THE INPUT:

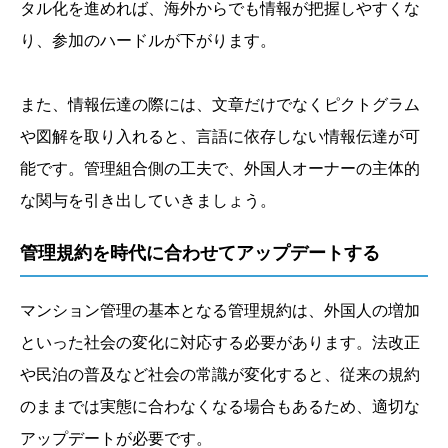
タル化を進めれば、海外からでも情報が把握しやすくな
り、参加のハードルが下がります。
また、情報伝達の際には、文章だけでなくピクトグラム
や図解を取り入れると、言語に依存しない情報伝達が可
能です。管理組合側の工夫で、外国人オーナーの主体的
な関与を引き出していきましょう。
管理規約を時代に合わせてアップデートする
マンション管理の基本となる管理規約は、外国人の増加
といった社会の変化に対応する必要があります。法改正
や民泊の普及など社会の常識が変化すると、従来の規約
のままでは実態に合わなくなる場合もあるため、適切な
アップデートが必要です。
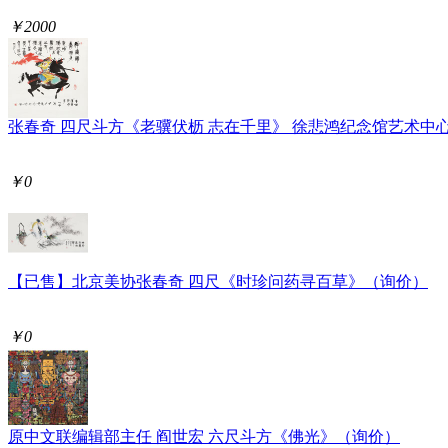
￥2000
张春奇 四尺斗方《老骥伏枥 志在千里》 徐悲鸿纪念馆艺术中
￥0
【已售】北京美协张春奇 四尺《时珍问药寻百草》（询价）
￥0
原中文联编辑部主任 阎世宏 六尺斗方《佛光》（询价）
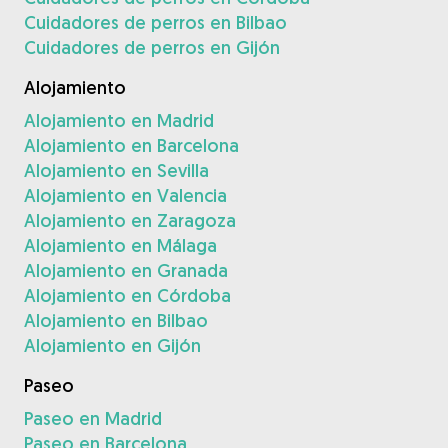
Cuidadores de perros en Bilbao
Cuidadores de perros en Gijón
Alojamiento
Alojamiento en Madrid
Alojamiento en Barcelona
Alojamiento en Sevilla
Alojamiento en Valencia
Alojamiento en Zaragoza
Alojamiento en Málaga
Alojamiento en Granada
Alojamiento en Córdoba
Alojamiento en Bilbao
Alojamiento en Gijón
Paseo
Paseo en Madrid
Paseo en Barcelona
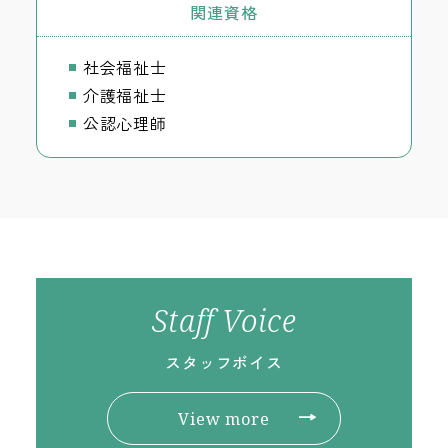
関連資格
社会福祉士
介護福祉士
公認心理師
Staff Voice
スタッフボイス
View more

EXERCISE OBJECTIVE:
Convert the text read from all four items into a Markdown table with the columns Row and Line, numbering each line and dropping blank lines. Leave the pictures out.

TASK SOLUTION:
| Row | Line |
|---|---|
| 1 | タル化を進めれば、海外からでも情報が把握しやすくな |
| 2 | り、参加のハードルが下がります。 |
| 3 | また、情報伝達の際には、文章だけでなくピクトグラム |
| 4 | や図解を取り入れると、言語に依存しない情報伝達が可 |
| 5 | 能です。管理組合側の工夫で、外国人オーナーの主体的 |
| 6 | な関与を引き出していきましょう。 |
| 7 | 管理規約を時代に合わせてアップデートする |
| 8 | マンション管理の基本となる管理規約は、外国人の増加 |
| 9 | といった社会の変化に対応する必要があります。法改正 |
| 10 | や民泊の普及など社会の常識が変化すると、従来の規約 |
| 11 | のままでは実態に合わなくなる場合もあるため、適切な |
| 12 | アップデートが必要です。 |
| 13 | ￥2000 |
| 14 | 张春奇 四尺斗方《老骥伏枥 志在千里》 徐悲鸿纪念馆艺术中 |
| 15 | ￥0 |
| 16 | 【已售】北京美协张春奇 四尺《时珍问药寻百草》（询价） |
| 17 | ￥0 |
| 18 | 原中文联编辑部主任 阎世宏 六尺斗方《佛光》（询价） |
| 19 | Cuidadores de perros en Bilbao |
| 20 | Cuidadores de perros en Gijón |
| 21 | Alojamiento |
| 22 | Alojamiento en Madrid |
| 23 | Alojamiento en Barcelona |
| 24 | Alojamiento en Sevilla |
| 25 | Alojamiento en Valencia |
| 26 | Alojamiento en Zaragoza |
| 27 | Alojamiento en Málaga |
| 28 | Alojamiento en Granada |
| 29 | Alojamiento en Córdoba |
| 30 | Alojamiento en Bilbao |
| 31 | Alojamiento en Gijón |
| 32 | Paseo |
| 33 | Paseo en Madrid |
| 34 | Paseo en Barcelona |
| 35 | 関連資格 |
| 36 | 社会福祉士 |
| 37 | 介護福祉士 |
| 38 | 公認心理師 |
| 39 | Staff Voice |
| 40 | スタッフボイス |
| 41 | View more |